This week, we celebrate on Wednesday, the great Solemnity of the Immaculate Conception of the Blessed Virgin Mary. We celebrate the Immaculate Conception on December 8th each year and then we celebrate Mary’s birthday on September 8th of the following year, 9 months to the day since we celebrated her conception. It’s the same with Jesus, we celebrate the Annunciation on March 25th and then 9 months later, on December 25th, we celebrate his birth at Christmas. Just an interesting way that the liturgical calendar is sketched out.

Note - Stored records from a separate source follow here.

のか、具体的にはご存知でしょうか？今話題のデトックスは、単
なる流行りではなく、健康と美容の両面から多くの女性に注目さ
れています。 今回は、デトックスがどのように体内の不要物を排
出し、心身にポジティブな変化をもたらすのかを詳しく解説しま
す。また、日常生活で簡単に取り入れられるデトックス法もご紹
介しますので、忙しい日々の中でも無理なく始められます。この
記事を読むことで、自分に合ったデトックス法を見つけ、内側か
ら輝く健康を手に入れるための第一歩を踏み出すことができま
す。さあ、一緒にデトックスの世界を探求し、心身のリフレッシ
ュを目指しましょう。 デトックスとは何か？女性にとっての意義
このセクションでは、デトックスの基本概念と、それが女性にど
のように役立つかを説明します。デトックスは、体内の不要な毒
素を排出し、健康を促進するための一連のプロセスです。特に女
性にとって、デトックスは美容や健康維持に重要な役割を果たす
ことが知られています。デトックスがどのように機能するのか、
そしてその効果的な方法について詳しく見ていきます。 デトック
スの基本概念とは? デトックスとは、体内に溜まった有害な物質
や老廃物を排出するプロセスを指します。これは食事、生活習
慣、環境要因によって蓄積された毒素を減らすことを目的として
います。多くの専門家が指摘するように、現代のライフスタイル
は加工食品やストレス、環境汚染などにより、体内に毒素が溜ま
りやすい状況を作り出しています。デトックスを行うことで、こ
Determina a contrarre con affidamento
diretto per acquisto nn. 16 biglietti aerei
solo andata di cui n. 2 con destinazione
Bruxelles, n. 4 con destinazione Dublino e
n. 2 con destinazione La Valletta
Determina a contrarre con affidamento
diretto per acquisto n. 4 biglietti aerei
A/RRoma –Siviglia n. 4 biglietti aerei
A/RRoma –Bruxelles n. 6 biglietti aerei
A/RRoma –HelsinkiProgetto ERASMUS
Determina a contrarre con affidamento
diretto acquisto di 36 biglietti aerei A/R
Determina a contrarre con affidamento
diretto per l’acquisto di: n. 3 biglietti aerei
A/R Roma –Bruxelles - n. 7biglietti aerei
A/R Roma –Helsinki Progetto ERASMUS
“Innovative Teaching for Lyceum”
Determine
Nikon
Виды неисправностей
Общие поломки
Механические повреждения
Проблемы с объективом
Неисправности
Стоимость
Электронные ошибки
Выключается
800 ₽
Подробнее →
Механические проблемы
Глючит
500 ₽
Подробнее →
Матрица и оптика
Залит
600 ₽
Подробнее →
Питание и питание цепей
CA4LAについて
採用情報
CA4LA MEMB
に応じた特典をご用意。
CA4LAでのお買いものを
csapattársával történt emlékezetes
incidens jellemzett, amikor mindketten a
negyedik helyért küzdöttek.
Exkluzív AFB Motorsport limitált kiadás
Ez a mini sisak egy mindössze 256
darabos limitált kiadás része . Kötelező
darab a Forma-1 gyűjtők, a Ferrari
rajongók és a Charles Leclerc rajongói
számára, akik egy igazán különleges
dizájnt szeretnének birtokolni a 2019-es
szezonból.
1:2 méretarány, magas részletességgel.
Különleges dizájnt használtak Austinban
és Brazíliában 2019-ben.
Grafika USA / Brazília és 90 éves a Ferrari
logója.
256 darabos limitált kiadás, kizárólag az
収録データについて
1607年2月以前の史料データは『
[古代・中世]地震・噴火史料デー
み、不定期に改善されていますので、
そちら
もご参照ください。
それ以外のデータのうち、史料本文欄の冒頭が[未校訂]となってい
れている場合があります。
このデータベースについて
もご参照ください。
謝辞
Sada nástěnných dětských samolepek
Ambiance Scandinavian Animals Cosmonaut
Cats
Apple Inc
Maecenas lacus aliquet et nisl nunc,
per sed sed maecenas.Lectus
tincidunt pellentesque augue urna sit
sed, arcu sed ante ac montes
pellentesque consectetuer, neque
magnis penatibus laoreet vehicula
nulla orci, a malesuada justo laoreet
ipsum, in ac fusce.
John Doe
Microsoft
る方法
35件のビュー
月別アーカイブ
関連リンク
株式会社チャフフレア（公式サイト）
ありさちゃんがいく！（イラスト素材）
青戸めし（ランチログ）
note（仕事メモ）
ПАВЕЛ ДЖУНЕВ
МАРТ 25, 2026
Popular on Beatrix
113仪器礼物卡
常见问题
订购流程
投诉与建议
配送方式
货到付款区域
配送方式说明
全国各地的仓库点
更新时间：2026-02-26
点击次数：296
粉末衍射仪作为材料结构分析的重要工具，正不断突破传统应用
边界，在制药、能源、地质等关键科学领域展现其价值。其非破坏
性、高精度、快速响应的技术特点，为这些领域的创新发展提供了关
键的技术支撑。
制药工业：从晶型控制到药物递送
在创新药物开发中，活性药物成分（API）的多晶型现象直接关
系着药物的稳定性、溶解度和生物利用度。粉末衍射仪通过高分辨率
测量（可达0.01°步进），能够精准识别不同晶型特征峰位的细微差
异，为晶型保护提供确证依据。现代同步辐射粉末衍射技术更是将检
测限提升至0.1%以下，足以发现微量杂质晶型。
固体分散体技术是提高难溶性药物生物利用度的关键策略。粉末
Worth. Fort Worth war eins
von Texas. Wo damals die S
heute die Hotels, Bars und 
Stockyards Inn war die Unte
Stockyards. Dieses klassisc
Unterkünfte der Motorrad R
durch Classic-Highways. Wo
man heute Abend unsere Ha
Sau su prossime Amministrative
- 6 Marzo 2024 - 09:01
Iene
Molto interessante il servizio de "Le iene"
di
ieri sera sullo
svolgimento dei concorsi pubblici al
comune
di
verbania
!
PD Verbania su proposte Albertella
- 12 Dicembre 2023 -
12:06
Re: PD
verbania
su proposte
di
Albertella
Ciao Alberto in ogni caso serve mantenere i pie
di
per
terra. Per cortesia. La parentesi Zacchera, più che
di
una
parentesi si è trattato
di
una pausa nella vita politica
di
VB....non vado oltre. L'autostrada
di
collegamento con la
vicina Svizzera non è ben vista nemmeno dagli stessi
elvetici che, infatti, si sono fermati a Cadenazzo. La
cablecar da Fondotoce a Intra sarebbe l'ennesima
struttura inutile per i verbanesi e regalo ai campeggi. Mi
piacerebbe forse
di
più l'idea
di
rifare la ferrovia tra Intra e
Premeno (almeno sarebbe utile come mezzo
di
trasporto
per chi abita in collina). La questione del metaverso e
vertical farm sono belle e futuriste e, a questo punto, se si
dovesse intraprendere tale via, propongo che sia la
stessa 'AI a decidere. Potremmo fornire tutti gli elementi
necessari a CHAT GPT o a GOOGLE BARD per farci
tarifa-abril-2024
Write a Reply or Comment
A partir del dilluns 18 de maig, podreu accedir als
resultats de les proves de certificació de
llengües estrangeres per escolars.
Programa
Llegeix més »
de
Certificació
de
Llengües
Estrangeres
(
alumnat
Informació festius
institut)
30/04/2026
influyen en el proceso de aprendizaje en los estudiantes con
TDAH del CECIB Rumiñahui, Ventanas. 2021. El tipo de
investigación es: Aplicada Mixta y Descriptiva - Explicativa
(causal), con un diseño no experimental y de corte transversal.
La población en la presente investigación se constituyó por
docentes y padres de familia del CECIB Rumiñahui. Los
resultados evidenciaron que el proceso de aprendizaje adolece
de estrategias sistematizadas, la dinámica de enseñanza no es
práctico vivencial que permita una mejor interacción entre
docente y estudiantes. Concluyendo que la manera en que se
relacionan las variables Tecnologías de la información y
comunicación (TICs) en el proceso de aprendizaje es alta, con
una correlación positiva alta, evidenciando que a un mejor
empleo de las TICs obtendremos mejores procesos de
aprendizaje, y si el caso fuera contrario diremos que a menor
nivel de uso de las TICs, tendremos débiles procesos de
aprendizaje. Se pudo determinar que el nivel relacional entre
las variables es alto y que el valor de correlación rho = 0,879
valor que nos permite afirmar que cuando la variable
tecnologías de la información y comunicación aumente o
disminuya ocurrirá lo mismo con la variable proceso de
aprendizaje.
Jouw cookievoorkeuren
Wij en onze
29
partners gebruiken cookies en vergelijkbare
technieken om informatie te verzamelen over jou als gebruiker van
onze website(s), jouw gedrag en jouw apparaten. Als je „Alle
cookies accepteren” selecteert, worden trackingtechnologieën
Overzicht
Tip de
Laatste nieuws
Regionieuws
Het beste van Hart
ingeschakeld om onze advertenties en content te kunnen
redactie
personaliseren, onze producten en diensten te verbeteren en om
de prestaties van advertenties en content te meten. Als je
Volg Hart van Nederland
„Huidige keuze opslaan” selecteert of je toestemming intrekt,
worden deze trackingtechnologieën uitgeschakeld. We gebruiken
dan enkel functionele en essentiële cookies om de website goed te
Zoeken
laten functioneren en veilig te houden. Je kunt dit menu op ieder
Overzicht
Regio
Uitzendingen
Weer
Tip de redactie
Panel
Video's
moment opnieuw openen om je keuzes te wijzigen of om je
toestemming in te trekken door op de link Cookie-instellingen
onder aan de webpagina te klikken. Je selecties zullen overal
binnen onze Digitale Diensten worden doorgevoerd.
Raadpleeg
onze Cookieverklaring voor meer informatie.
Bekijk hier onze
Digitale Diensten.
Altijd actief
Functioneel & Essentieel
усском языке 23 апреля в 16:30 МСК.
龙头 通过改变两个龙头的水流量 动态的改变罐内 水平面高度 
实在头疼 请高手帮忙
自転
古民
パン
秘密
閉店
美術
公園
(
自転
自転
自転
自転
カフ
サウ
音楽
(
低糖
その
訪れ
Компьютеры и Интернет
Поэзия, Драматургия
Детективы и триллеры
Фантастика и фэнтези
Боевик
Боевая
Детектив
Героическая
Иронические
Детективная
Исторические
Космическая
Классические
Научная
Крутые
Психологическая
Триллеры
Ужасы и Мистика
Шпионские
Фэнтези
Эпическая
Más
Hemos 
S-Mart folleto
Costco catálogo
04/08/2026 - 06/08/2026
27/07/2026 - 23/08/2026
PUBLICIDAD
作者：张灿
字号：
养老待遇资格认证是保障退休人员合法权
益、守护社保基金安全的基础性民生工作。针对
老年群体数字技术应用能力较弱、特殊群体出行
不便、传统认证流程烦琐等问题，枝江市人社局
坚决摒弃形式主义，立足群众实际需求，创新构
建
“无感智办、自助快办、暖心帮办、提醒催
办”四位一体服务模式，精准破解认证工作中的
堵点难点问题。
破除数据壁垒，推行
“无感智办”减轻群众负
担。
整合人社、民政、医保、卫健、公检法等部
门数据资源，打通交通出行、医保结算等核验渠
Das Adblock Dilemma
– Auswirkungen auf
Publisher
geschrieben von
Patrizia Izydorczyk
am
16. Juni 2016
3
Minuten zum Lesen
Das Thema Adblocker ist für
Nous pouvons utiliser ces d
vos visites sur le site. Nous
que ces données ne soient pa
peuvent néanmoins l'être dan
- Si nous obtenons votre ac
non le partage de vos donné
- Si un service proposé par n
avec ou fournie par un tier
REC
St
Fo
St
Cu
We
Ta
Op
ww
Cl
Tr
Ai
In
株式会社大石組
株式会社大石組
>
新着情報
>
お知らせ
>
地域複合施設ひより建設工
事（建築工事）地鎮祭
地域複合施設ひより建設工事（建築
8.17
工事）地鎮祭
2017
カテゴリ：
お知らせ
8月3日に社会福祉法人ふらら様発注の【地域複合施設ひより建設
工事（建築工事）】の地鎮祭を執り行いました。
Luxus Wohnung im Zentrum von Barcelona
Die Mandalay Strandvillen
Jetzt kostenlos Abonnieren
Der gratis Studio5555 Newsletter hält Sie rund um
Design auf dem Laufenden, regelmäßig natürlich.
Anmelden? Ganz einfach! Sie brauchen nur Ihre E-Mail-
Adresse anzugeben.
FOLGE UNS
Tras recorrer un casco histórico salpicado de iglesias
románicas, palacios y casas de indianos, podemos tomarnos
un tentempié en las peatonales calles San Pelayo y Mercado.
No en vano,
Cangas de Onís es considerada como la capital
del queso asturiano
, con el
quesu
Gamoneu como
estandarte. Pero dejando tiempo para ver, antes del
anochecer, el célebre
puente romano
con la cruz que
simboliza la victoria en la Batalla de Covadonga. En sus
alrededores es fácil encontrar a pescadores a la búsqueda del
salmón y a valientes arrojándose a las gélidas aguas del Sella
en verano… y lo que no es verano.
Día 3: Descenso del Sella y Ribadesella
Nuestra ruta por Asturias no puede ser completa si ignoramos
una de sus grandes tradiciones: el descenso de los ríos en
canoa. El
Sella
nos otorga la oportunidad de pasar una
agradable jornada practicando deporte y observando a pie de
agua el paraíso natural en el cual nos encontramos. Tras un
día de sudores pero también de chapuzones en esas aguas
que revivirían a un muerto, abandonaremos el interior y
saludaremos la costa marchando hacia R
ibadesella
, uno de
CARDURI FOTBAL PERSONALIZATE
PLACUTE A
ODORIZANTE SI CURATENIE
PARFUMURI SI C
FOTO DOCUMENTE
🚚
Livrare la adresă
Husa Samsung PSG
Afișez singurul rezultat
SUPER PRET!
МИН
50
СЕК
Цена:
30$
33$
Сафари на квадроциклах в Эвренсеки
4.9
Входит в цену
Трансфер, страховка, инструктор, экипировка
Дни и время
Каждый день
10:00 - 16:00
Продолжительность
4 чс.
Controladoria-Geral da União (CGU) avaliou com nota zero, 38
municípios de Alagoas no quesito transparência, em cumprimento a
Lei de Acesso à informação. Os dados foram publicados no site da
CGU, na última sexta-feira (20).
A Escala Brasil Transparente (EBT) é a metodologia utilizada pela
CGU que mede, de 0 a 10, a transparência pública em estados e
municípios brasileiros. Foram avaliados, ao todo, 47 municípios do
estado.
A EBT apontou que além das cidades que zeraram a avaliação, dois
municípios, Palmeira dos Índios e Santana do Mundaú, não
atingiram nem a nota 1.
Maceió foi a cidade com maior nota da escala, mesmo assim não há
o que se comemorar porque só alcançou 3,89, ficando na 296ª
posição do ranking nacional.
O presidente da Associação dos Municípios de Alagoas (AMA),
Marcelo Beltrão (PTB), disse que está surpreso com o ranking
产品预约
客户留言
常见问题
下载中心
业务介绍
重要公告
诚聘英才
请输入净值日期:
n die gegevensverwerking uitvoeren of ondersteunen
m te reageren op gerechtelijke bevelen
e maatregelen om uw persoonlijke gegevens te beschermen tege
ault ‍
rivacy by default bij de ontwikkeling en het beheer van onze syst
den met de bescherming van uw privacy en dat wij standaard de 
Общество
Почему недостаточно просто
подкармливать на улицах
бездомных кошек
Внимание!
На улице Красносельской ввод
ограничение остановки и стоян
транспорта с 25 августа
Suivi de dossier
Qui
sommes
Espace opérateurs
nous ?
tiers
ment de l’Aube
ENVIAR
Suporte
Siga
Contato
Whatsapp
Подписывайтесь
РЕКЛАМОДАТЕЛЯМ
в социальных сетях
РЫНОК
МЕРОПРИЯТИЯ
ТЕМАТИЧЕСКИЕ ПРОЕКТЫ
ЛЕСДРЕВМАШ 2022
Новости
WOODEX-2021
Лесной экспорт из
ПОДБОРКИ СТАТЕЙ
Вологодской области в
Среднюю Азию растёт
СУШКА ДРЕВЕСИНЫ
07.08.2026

The Immaculate Conception of Mary, a reality that was defined as a dogma of the Church in 1854 by Pope Pius IX. As early as the 7th century, the day was celebrated as the “Conception of Mary by Saint Anne” and was changed to the “Immaculate Conception” with Pius IX’s declaration. When the time came for God to send His Word, His only Son into the world, He needed a worthy vessel in which His Son would become flesh. While so many had been scared and stained by sin, God preserved Mary from her very beginnings from any and every stain of sin so that she would be worthy of the task of bearing the Son of God.
You and I might not be immaculate, I certainly know that I’m not, but what we celebrate is not an unattainable reality. We may not be preserved of the stain of sin, we may fall short at times, we may struggle with human weaknesses, faults, and failings, but like Mary, we too can cooperate with and open ourselves to God’s grace. We may fall short of the ideal and when we do, God reaches out his hand to us to help us get back up. God’s invitation is not to despair, but to hope. Hope that, like He did through Mary, God can do great things even through us weak, sinful human beings if we strive to say yes to His invitation to life. Holy Mary, pray for us sinners, now and at the hour of our death!